Wall Street Journal Top Online Stories: Wed 11/17/10

By Newsroom America Staff at 17 Nov 2010

The Wall Street Journal lead headline online early Wednesday morning says "U.S. Sets 50 Bank Probes." The paper says the Federal Deposit Insurance Corp. is conducting about 50 criminal investigations of former executives, directors and employees at U.S. banks that have failed since the start of the financial crisis.

The paper says the U.S. government is funding several television shows in Afghanistan as part of a strategy to galvanize Afghans behind their security forces.

It says senior European officials laid the groundwork for a bailout of Ireland that could reach $136 billion, saying experts would travel this week to Dublin to examine the country's finances amid alarm about the dire straits of the Irish banking system.

The paper says unable to borrow as readily as Washington and, in most places, required to balance operating budgets, state governments are facing a reckoning.

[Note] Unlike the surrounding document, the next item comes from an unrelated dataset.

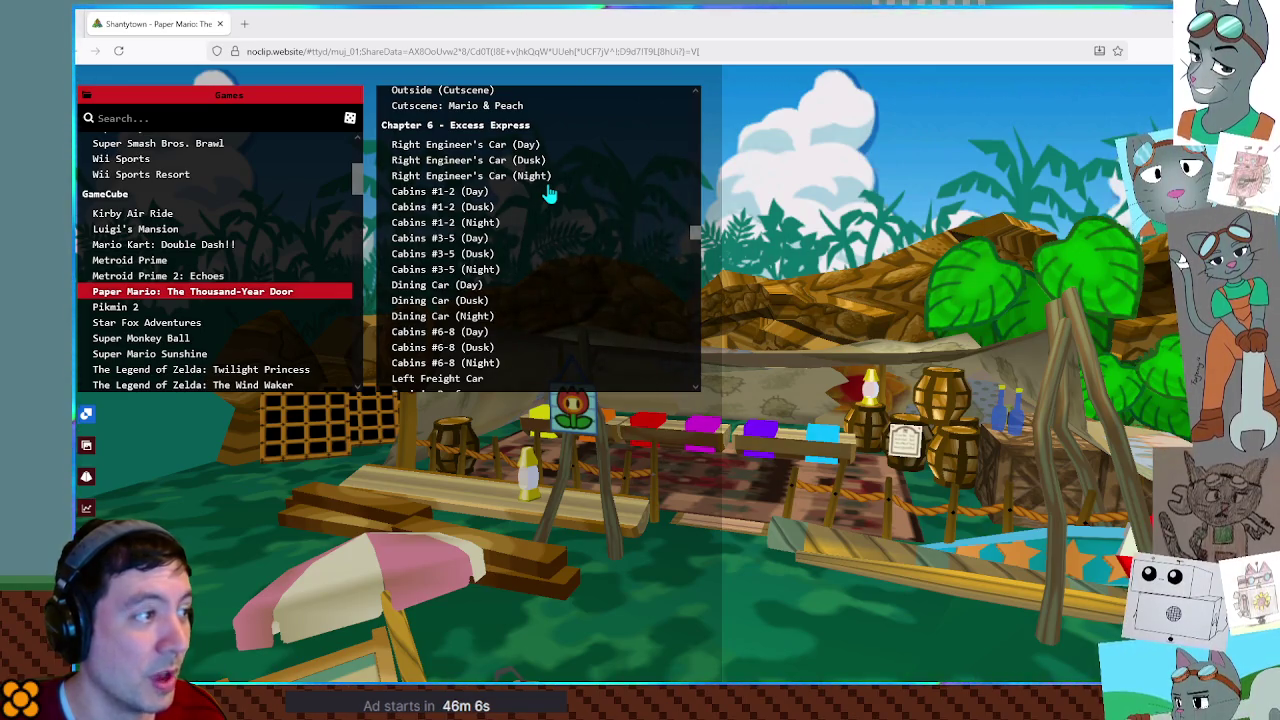
scroll(548, 193, down, 1)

It says medical experts advising the FDA recommended that the agency approve lupus drug Benlysta, developed by Human Genome Sciences and Glaxo.

And the most popular story says the Senate's No. 2 Republican said Tuesday that he opposed a vote this year on President Barack Obama's signature arms control treaty, dealing a blow to a top White House foreign policy priority and possibly to U.S.-Russian relations.